On Fri, Jul 09, 2021 at 10:06:18AM -0400, Tom Lane wrote:
> Noah Misch <noah@leadboat.com> writes:
> > On Sat, Jul 03, 2021 at 06:44:20PM -0400, Tom Lane wrote:
> >> That'd require buildfarm owner intervention, as well as intervention
> >> by users. Which seems like exporting our problems onto them. I'd
> >> really rather not go that way if we can avoid it.
>
> > I like that goal, though we'll have to see how difficult it proves. As of
> > today, a GNU/Linux user building against static OpenLDAP will get a failure,
> > right? That would export work onto that user, spuriously.
>
> As a former packager for Red Hat, my response would be "you're doing it
> wrong". Nobody on any Linux distro should *ever* statically link code
> from one package into code from another, because they are going to create
> untold pain for themselves when (not if) the first package is updated.

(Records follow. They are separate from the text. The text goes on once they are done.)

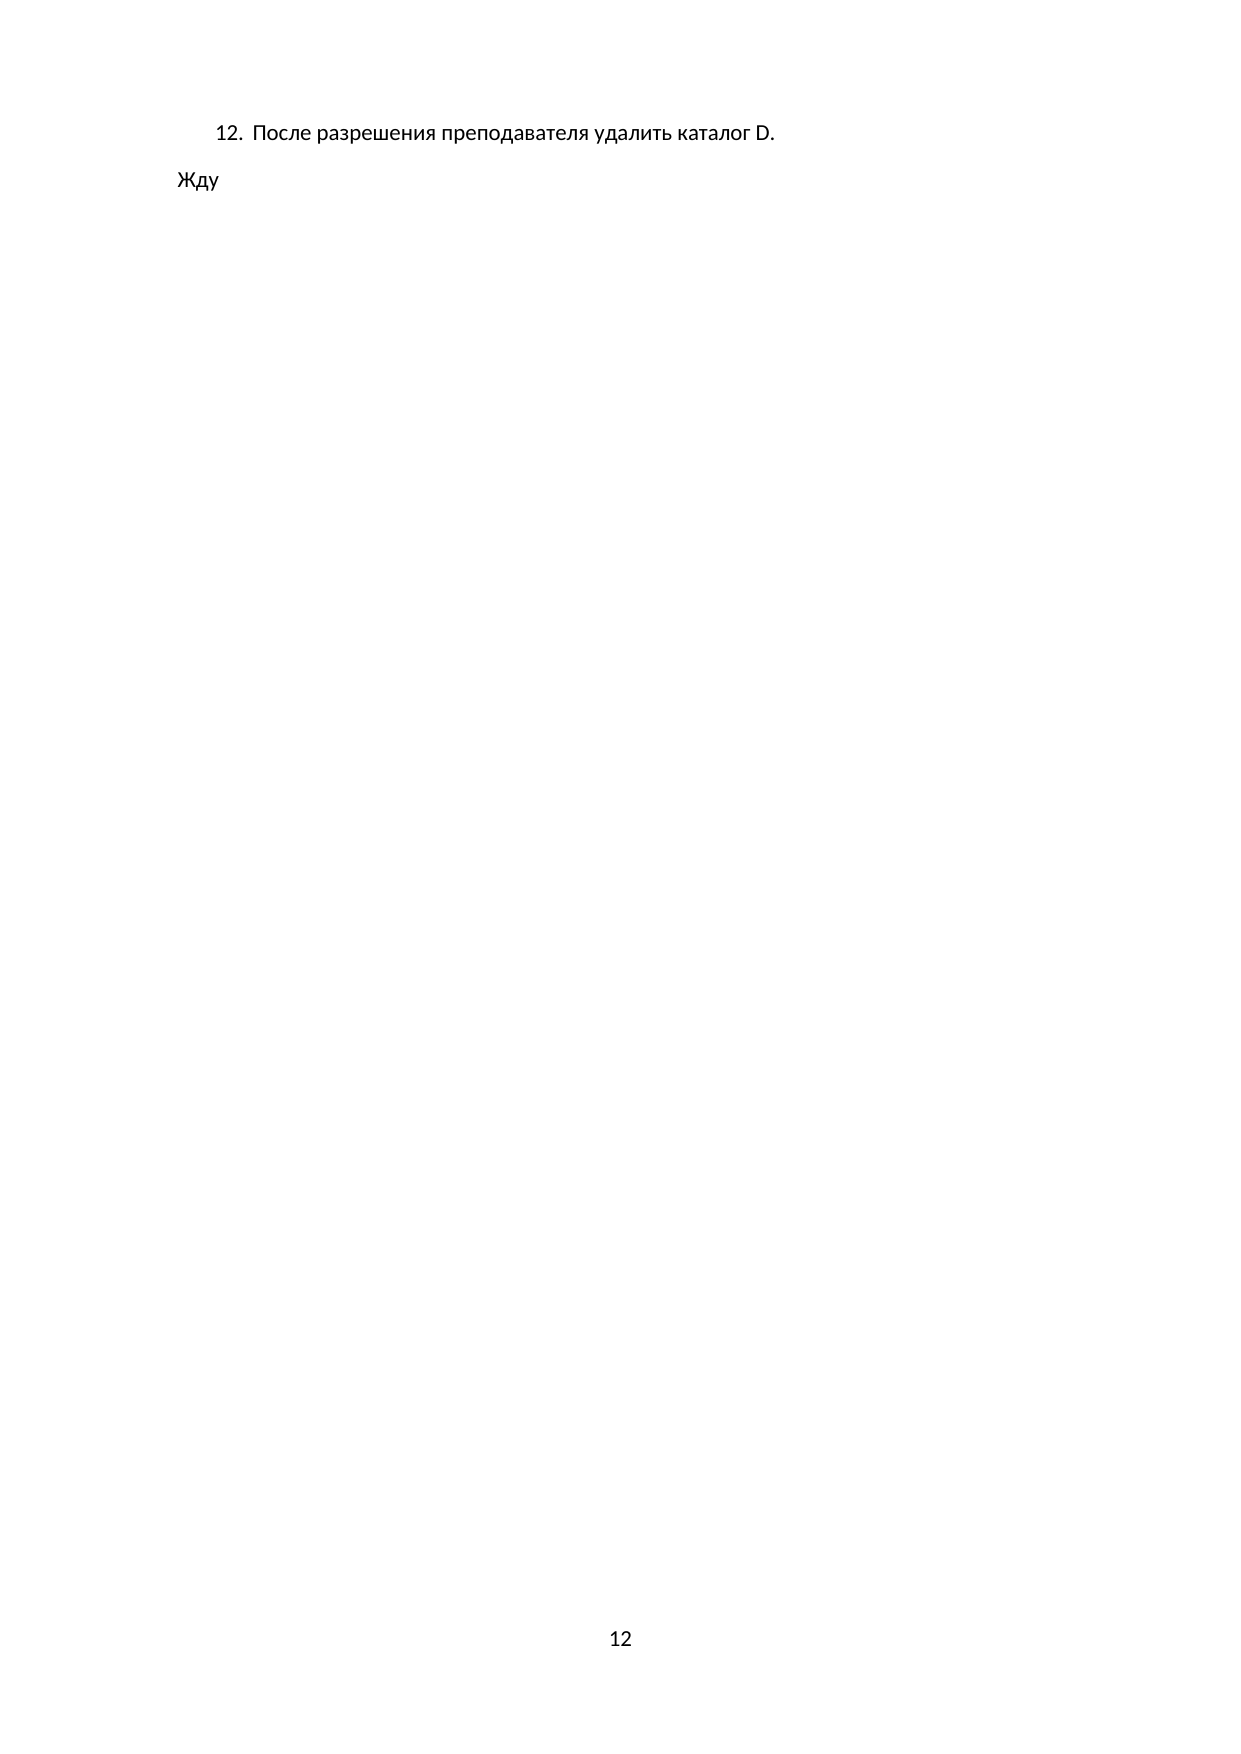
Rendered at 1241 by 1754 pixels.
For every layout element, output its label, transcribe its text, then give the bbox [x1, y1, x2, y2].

list После разрешения преподавателя удалить каталог D. [215, 118, 1152, 146]
text Жду [177, 165, 1152, 193]
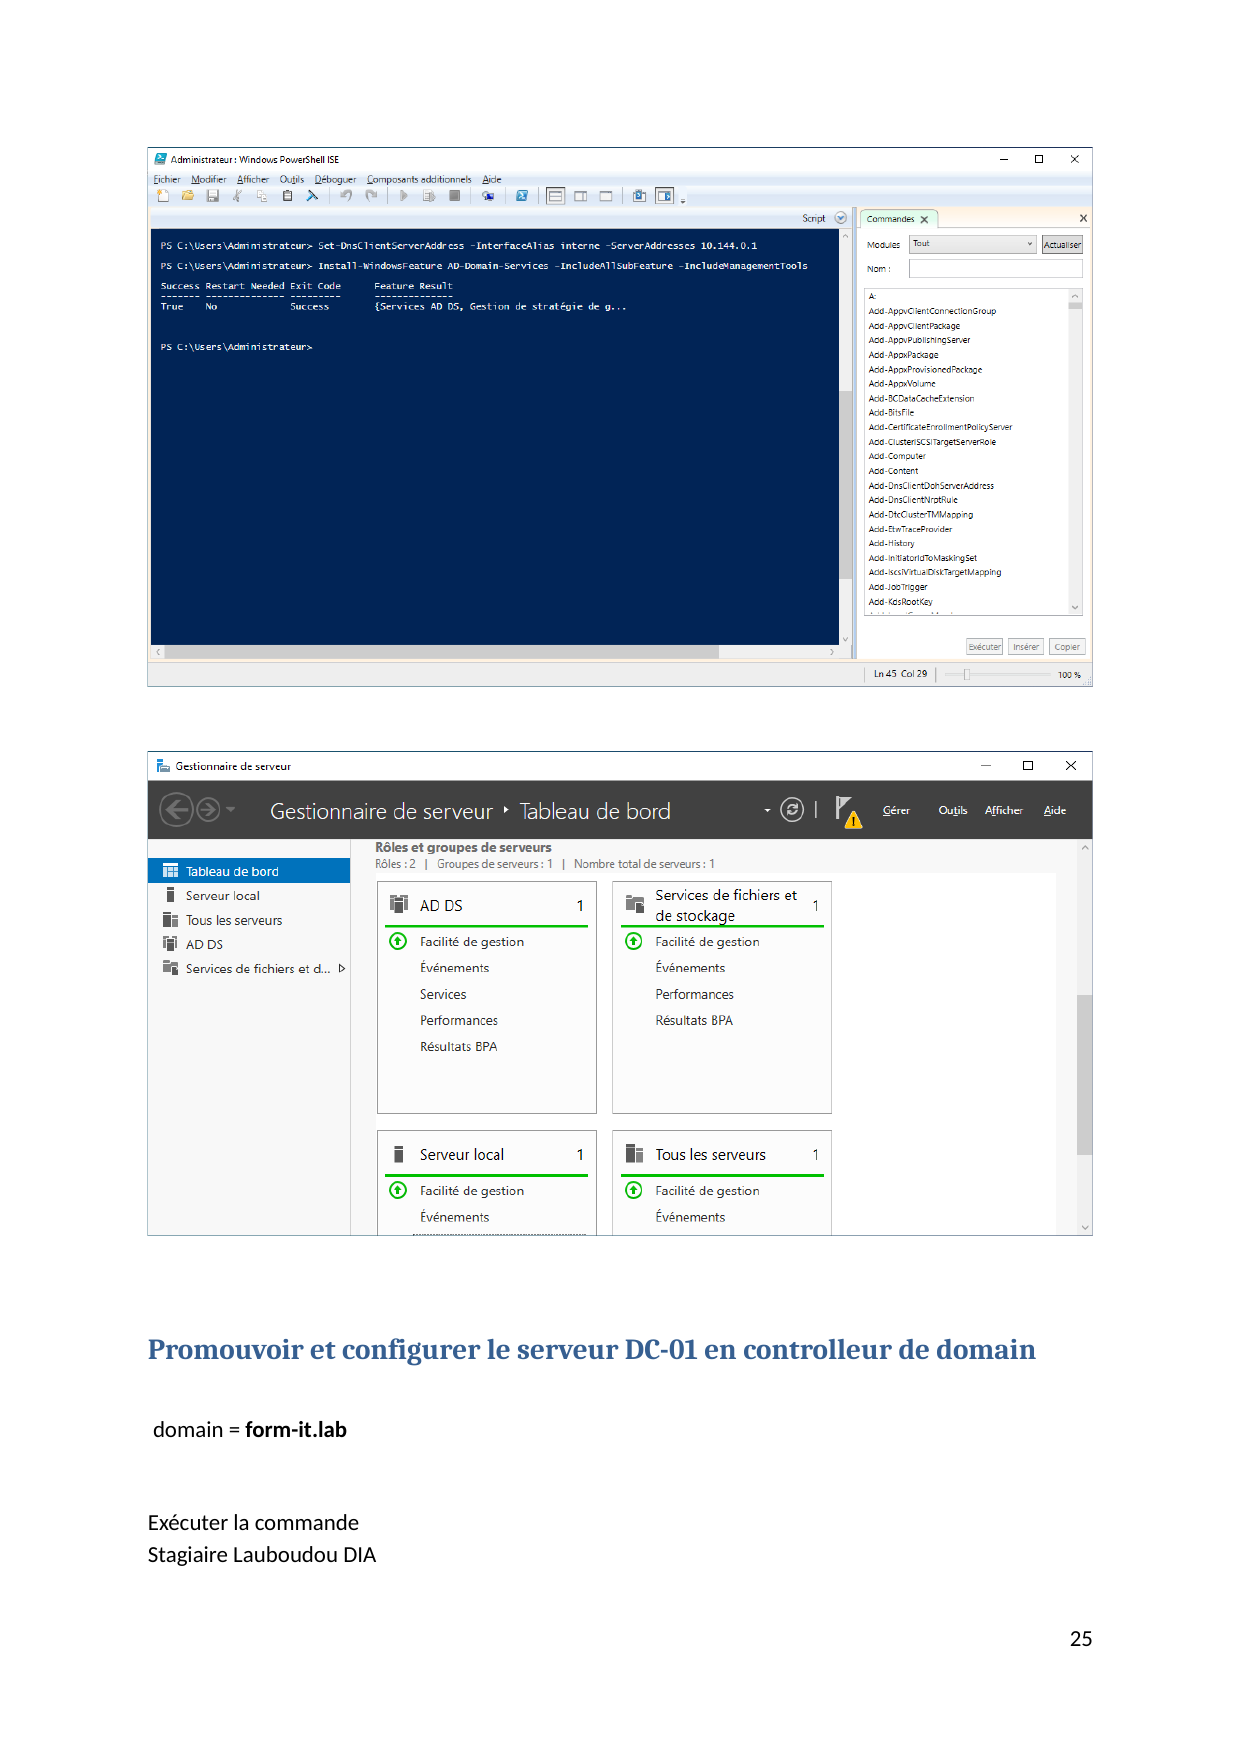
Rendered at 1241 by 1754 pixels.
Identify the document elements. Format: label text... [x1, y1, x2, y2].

picture [147, 147, 1093, 687]
text domain = form-it.lab [148, 1415, 1093, 1443]
subtitle Promouvoir et configurer le serveur DC-01 en controlleur de domain [148, 1333, 1093, 1367]
text Exécuter la commande [148, 1508, 1093, 1536]
picture [147, 751, 1093, 1236]
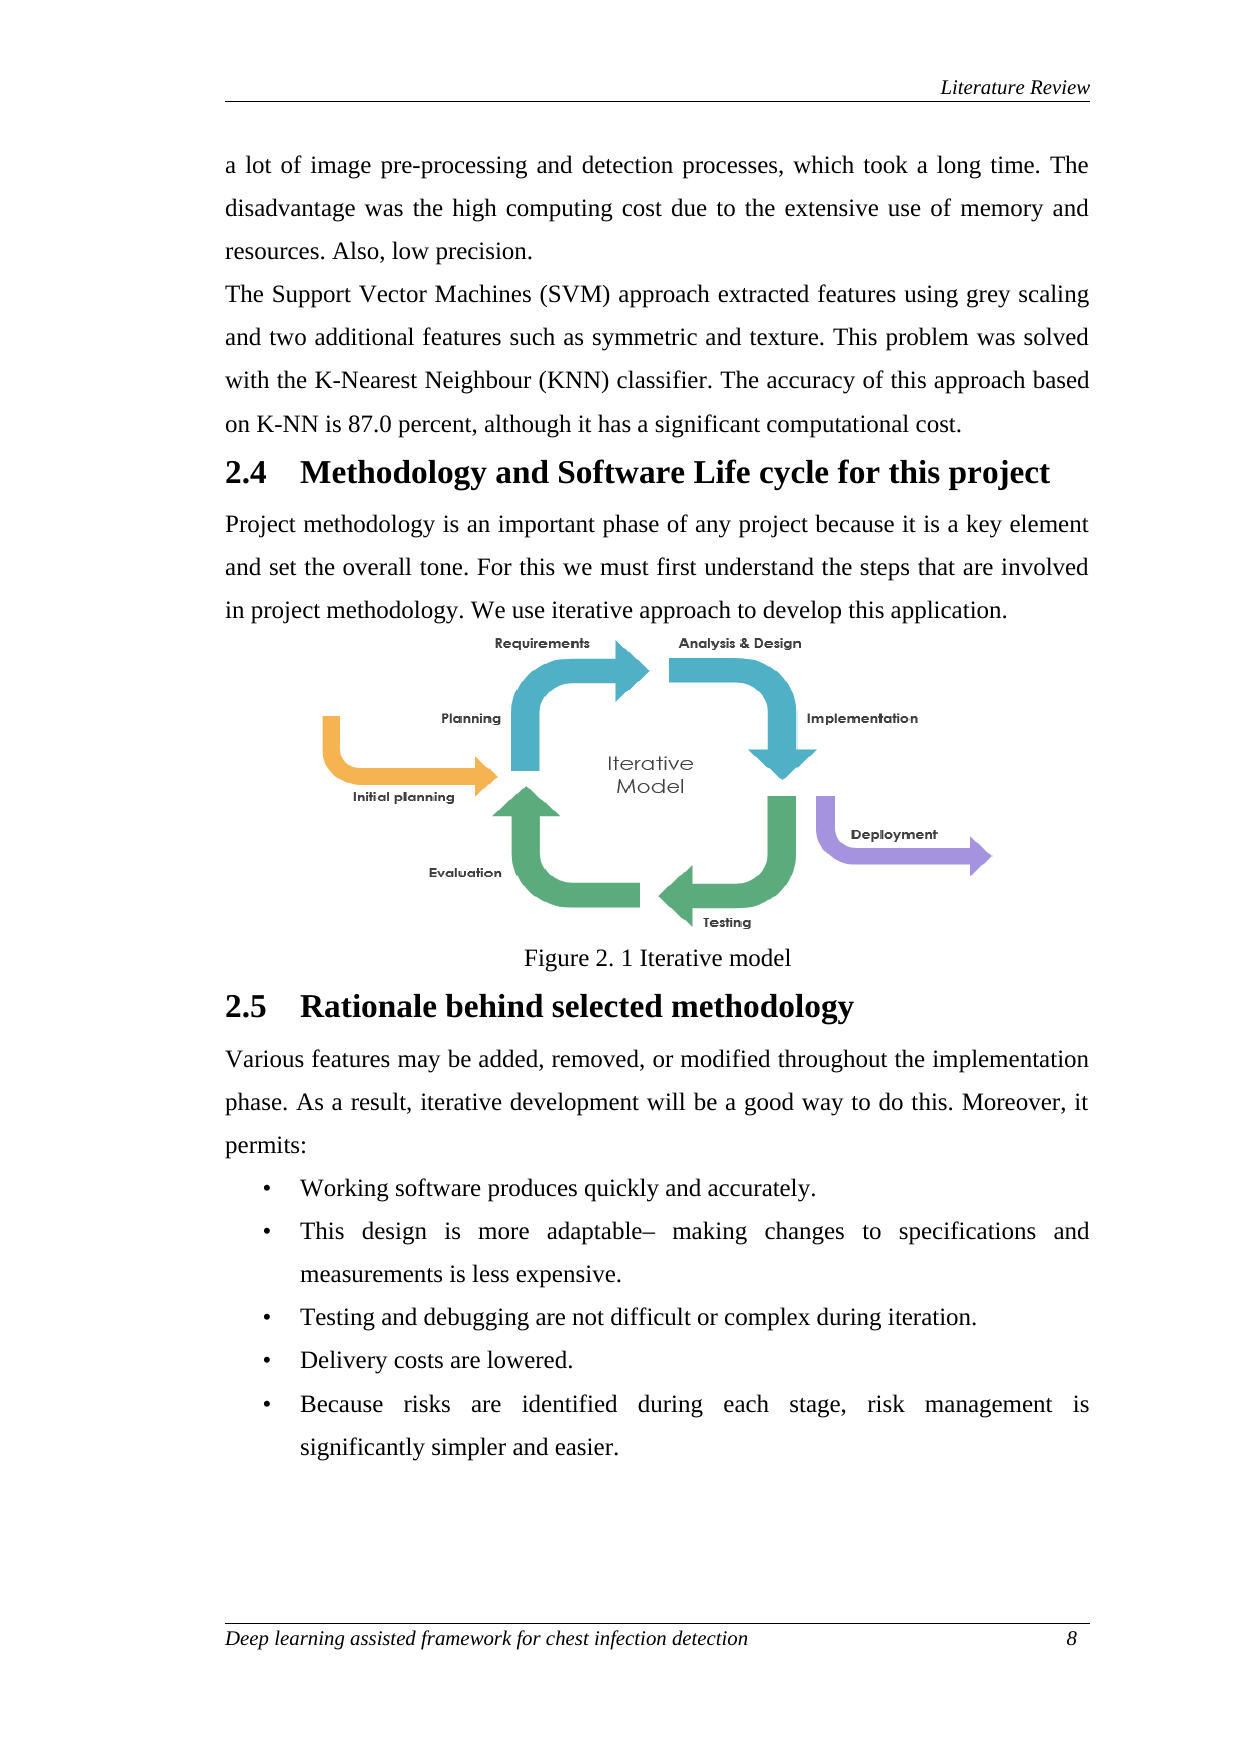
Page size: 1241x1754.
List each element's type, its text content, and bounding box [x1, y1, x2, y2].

text The Support Vector Machines (SVM) approach extracted features using grey scaling and two additional features such as symmetric and texture. This problem was solved with the K-Nearest Neighbour (KNN) classifier. The accuracy of this approach based on K-NN is 87.0 percent, although it has a significant computational cost. [225, 279, 1090, 437]
list This design is more adaptable– making changes to specifications and measurements is less expensive. [262, 1216, 1090, 1288]
text Project methodology is an important phase of any project because it is a key element and set the overall tone. For this we must first understand the steps that are involved in project methodology. We use iterative approach to develop this application. [225, 509, 1090, 624]
text Figure 2. Iterative model [225, 943, 1090, 972]
subtitle Methodology and Software Life cycle for this project [225, 452, 1090, 490]
text Various features may be added, removed, or modified throughout the implementation phase. As a result, iterative development will be a good way to do this. Moreover, it permits: [225, 1044, 1090, 1159]
list Because risks are identified during each stage, risk management is significantly simpler and easier. [262, 1389, 1090, 1461]
list Testing and debugging are not difficult or complex during iteration. [262, 1302, 1090, 1331]
list Delivery costs are lowered. [262, 1346, 1090, 1374]
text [225, 150, 1090, 265]
picture [322, 638, 993, 929]
list Working software produces quickly and accurately. [262, 1173, 1090, 1202]
subtitle Rationale behind selected methodology [225, 986, 1090, 1024]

> So I flat out reject that as a valid use-case.
>
> It may be that that ethos is not so strongly baked-in on other platforms.
Packagers do face more rules than users generally.
> But I'm content to wait and see if there are complaints before rescinding
> the automatic test; and if there are, I'd prefer to deal with it by just
> backing off to running the test on Linux only.
Okay.
> > We'd get something like 95% of the value by running the test on one Windows
> > buildfarm member and one non-Windows buildfarm member.
>
> True. But that just brings up the point that we aren't running the test
> at all on MSVC builds right now. I have no idea how to do that, do you?
I don't. But coverage via non-MSVC Windows is good enough.
> > ... A strategy not having either of those drawbacks would be to skip
> > the test if libpq.so contains a definition of libpq_unbind().
>
> I assume you meant some OpenLDAP symbol?
Yeah, that was supposed to say ldap_unbind().